Mencegah Repetisi SejarahSejarah politik Indonesia menunjukkan satu pola yang berulang: presiden membawa visi, tetapi organisasi kepresidenannya tidak cukup kuat untuk menerjemahkan visi itu menjadi hasil nyata. Publik kemudian menilai presiden gagal, padahal yang sesungguhnya gagal adalah mesin organisasi, bukan semata-mata figurnya.
Kini, Presiden Prabowo memulai masa pemerintahannya dengan tantangan besar. Indonesia semakin kompleks, risiko semakin cepat, dan harapan publik semakin tinggi. Dalam konteks seperti itu, membangun executive office yang kuat bukan lagi pilihan, melainkan prasyarat dasar kepemimpinan negara.

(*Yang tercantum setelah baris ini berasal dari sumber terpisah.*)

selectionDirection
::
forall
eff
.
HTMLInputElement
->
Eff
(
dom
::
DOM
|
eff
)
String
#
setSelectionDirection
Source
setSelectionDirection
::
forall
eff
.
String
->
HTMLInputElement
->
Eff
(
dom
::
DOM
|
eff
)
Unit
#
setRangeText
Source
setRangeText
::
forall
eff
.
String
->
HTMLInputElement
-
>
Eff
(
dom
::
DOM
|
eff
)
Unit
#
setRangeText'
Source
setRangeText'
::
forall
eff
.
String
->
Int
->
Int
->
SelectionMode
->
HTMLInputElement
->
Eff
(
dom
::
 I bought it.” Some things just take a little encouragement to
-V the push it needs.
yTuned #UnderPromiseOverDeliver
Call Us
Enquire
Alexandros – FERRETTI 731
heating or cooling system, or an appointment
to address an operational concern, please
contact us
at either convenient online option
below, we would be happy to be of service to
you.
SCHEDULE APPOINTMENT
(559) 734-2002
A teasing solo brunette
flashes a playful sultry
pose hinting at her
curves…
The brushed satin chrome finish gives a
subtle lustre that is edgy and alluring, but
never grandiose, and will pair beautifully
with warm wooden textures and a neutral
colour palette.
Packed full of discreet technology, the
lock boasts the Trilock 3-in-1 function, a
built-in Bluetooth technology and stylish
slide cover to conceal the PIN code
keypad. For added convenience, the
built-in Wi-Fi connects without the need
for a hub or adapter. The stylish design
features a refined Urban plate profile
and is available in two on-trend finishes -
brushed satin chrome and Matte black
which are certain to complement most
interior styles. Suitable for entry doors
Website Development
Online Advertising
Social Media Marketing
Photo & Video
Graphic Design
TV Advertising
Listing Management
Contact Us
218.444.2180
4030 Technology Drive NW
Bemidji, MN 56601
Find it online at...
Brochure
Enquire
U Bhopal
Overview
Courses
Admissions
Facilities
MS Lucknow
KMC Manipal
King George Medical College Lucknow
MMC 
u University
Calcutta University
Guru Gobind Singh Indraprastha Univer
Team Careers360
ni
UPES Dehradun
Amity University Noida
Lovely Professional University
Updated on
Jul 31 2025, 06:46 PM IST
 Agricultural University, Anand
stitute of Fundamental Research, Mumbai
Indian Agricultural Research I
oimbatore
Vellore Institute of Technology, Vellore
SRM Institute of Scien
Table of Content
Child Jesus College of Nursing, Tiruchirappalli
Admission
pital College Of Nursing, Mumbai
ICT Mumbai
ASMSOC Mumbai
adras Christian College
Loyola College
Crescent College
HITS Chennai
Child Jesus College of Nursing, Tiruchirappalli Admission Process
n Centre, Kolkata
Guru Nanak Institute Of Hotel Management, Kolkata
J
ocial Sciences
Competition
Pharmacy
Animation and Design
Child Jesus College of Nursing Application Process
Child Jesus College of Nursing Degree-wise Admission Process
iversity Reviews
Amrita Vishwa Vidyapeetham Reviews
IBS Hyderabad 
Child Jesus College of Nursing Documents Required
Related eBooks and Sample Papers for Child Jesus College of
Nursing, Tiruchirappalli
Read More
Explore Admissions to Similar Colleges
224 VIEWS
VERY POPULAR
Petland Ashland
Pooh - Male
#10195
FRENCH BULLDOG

Drucker mengingatkan, organisasi harus diarahkan untuk melakukan pekerjaan yang benar, bukan pekerjaan yang banyak. Prinsip ini berlaku bagi perusahaan, berlaku pula bagi negara. Presiden adalah pemimpin organisasi besar bernama Republik Indonesia.
Untuk mengubah visi menjadi hasil, ia membutuhkan mesin manajemen yang andal, kuat, terintegrasi, dan, tentu saja, profesional –bukan partisan. Tanpa itu, visi akan tetap menjadi visi dan presiden akan kembali bekerja sendirian.
Drucker mengingatkan, organisasi harus dikelola untuk melakukan pekerjaan yang benar, bukan pekerjaan yang banyak. Presiden Prabowo—seperti para pendahulunya—membutuhkan executive office yang andal, yang mampu memastikan ritme kerja, perencanaan, anggaran, eksekusi, dan kebijakan bergerak dalam satu tarikan napas.
Dengan itu, presiden akan jauh lebih efektif, visi kepemimpinan lebih dapat dicapai. Tanpa mesin manajemen yang kuat, visi akan tinggal visi karena presiden kembali bekerja sendirian.